**Requirement**
Set out every line of the listing below as a numbered list, omitting blank lines and leaving out the pictures.

Excerpts from the dataset

^^^^^^^^

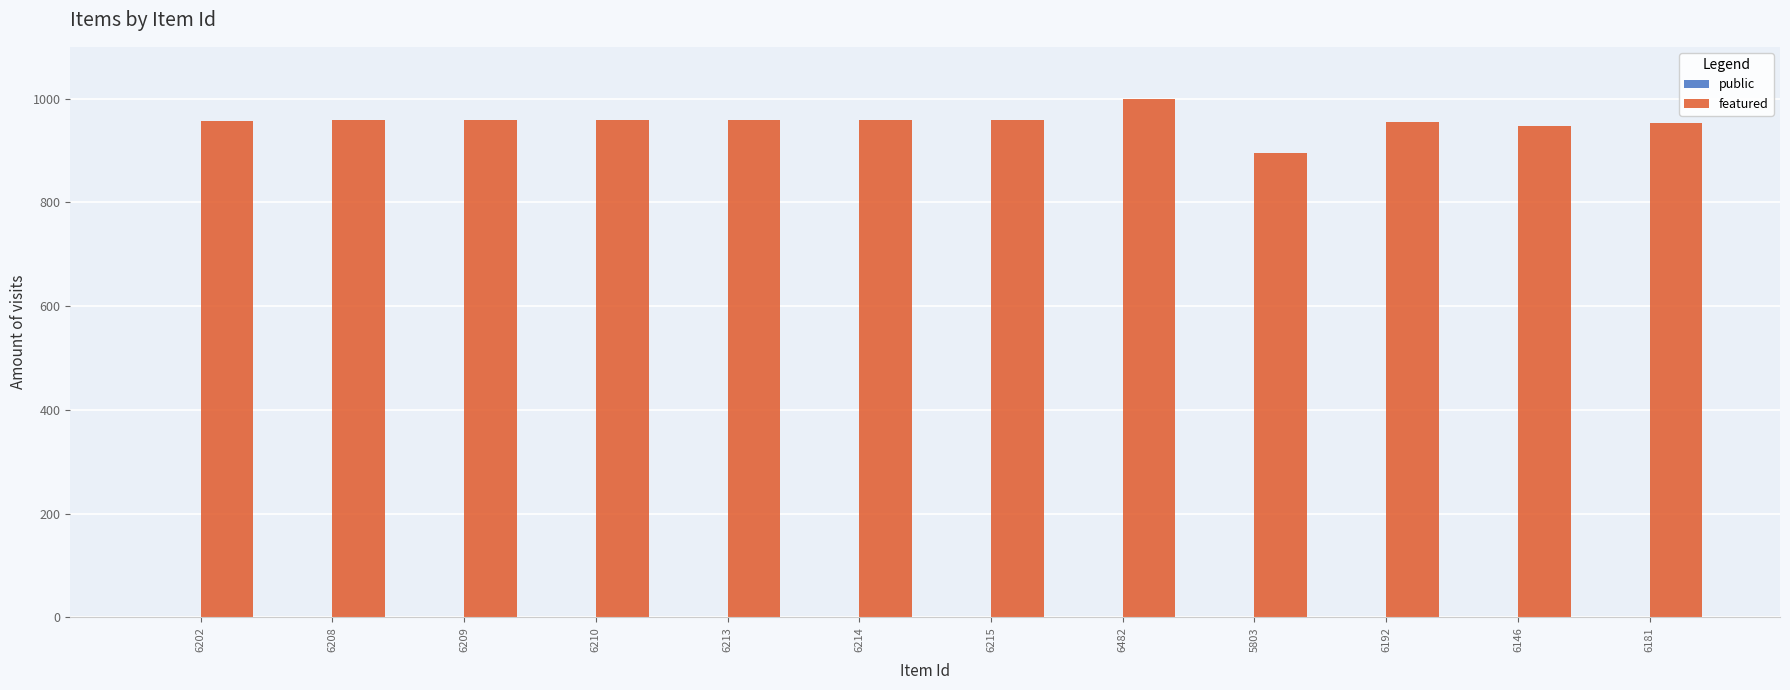

What is the greatest value displayed?

1000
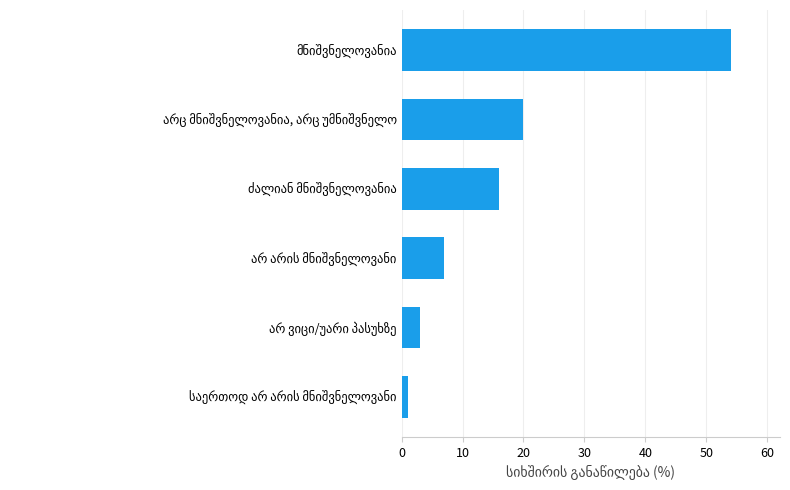

What is the difference between the second highest and minimum values?

19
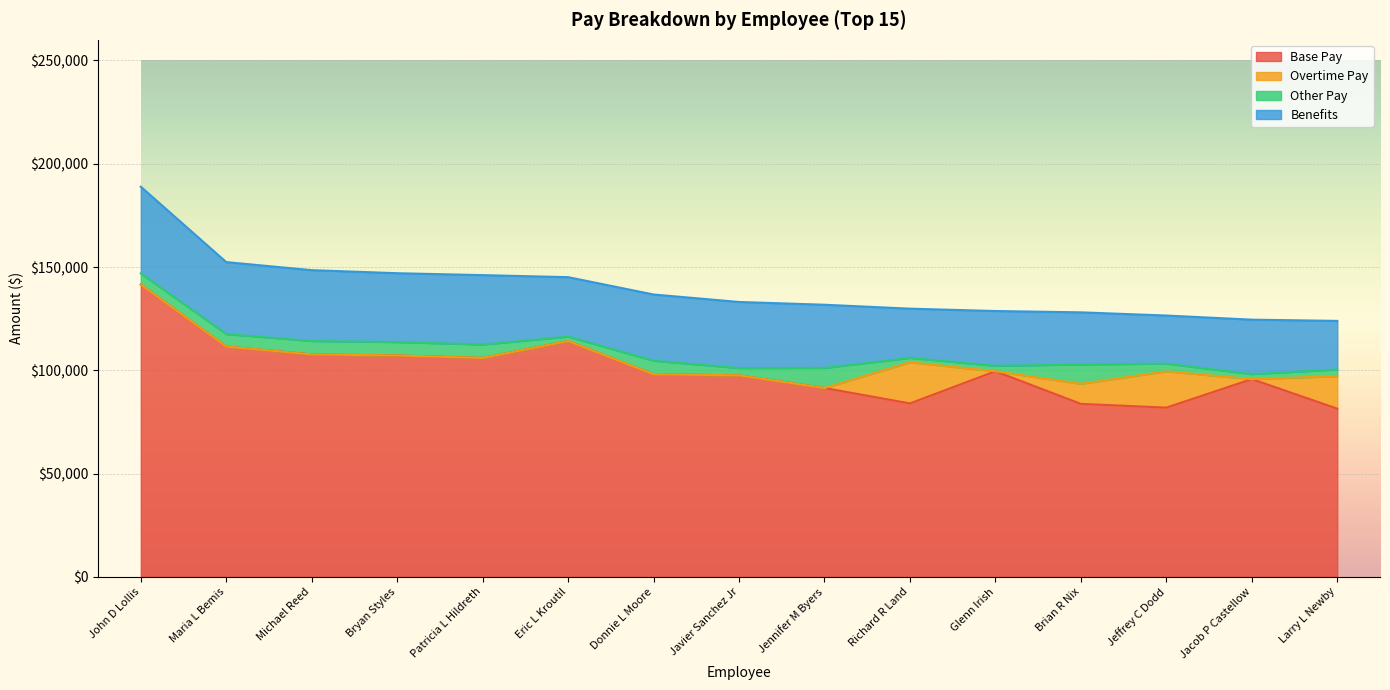

True or false: Base Pay and Benefits intersect in this chart.

False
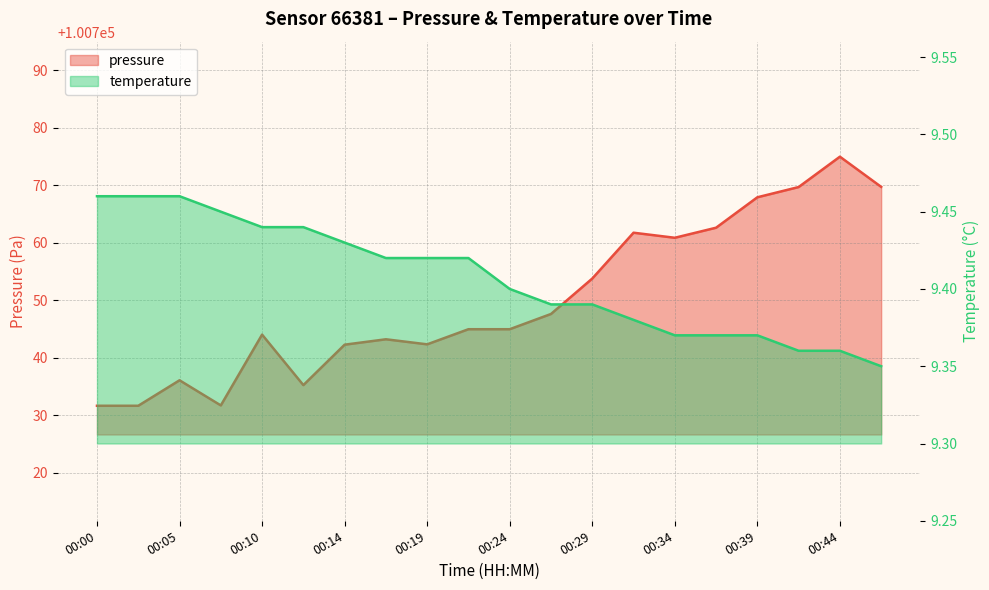

Read the pressure value at 00:12.

100735.2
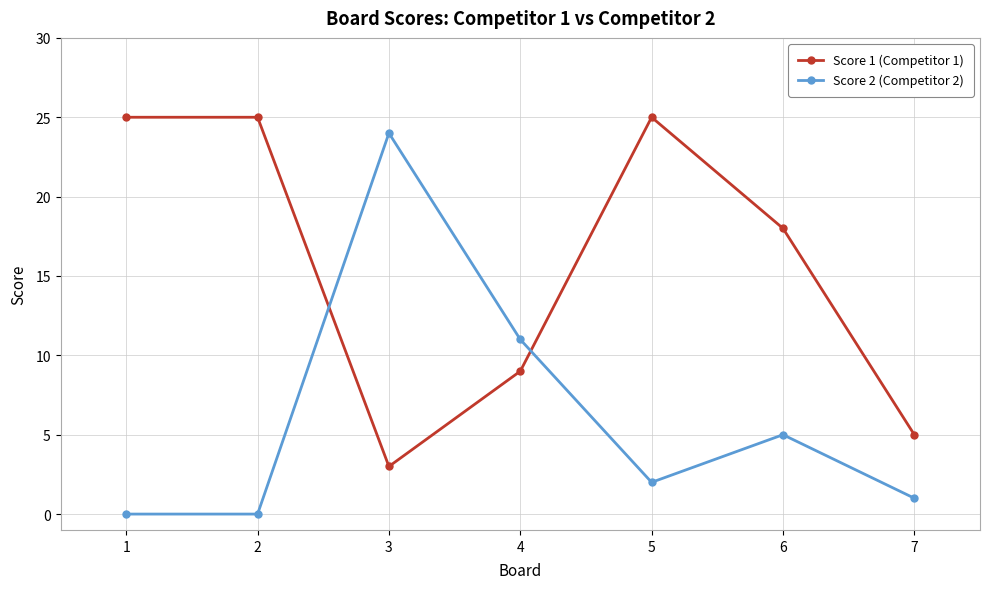

What is the maximum value shown in the chart?

25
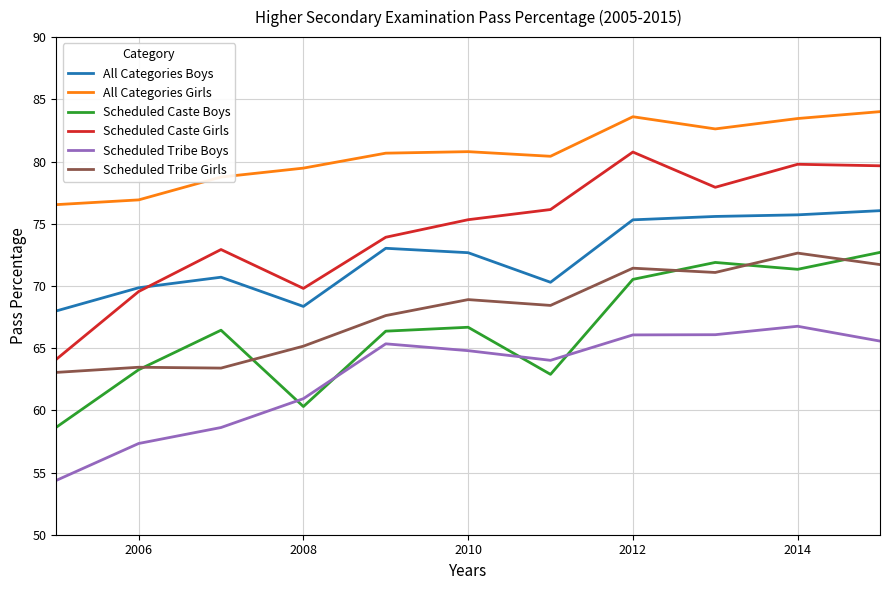

What is the maximum value for All Categories Girls?

84.0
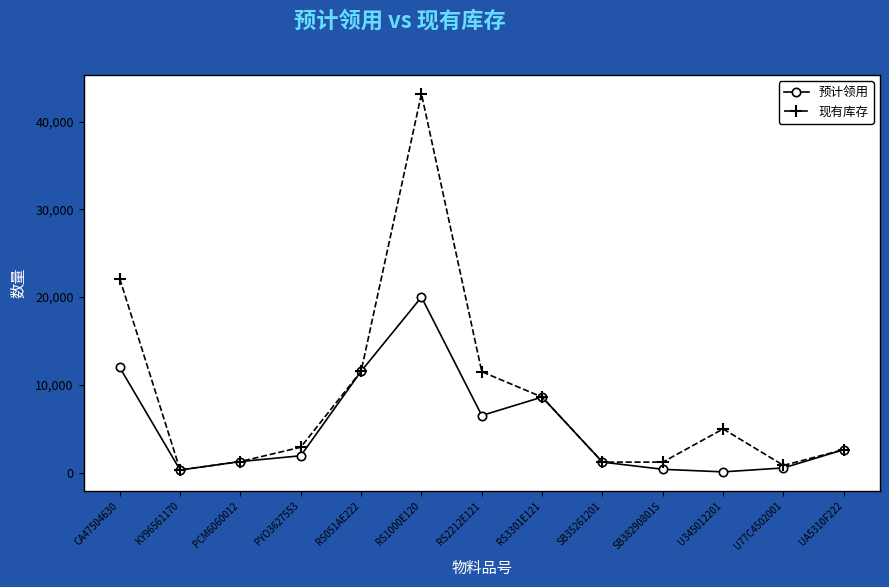

Where is 现有库存 nearest to the value 21729?

CA47504630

^^^^^^^^

**Finished task**
1. What is the greatest value displayed?
2. 1000
3. What is the difference between the second highest and minimum values?
4. 19
5. True or false: Base Pay and Benefits intersect in this chart.
6. False
7. Read the pressure value at 00:12.
8. 100735.2
9. What is the maximum value shown in the chart?
10. 25
11. What is the maximum value for All Categories Girls?
12. 84.0
13. Where is 现有库存 nearest to the value 21729?
14. CA47504630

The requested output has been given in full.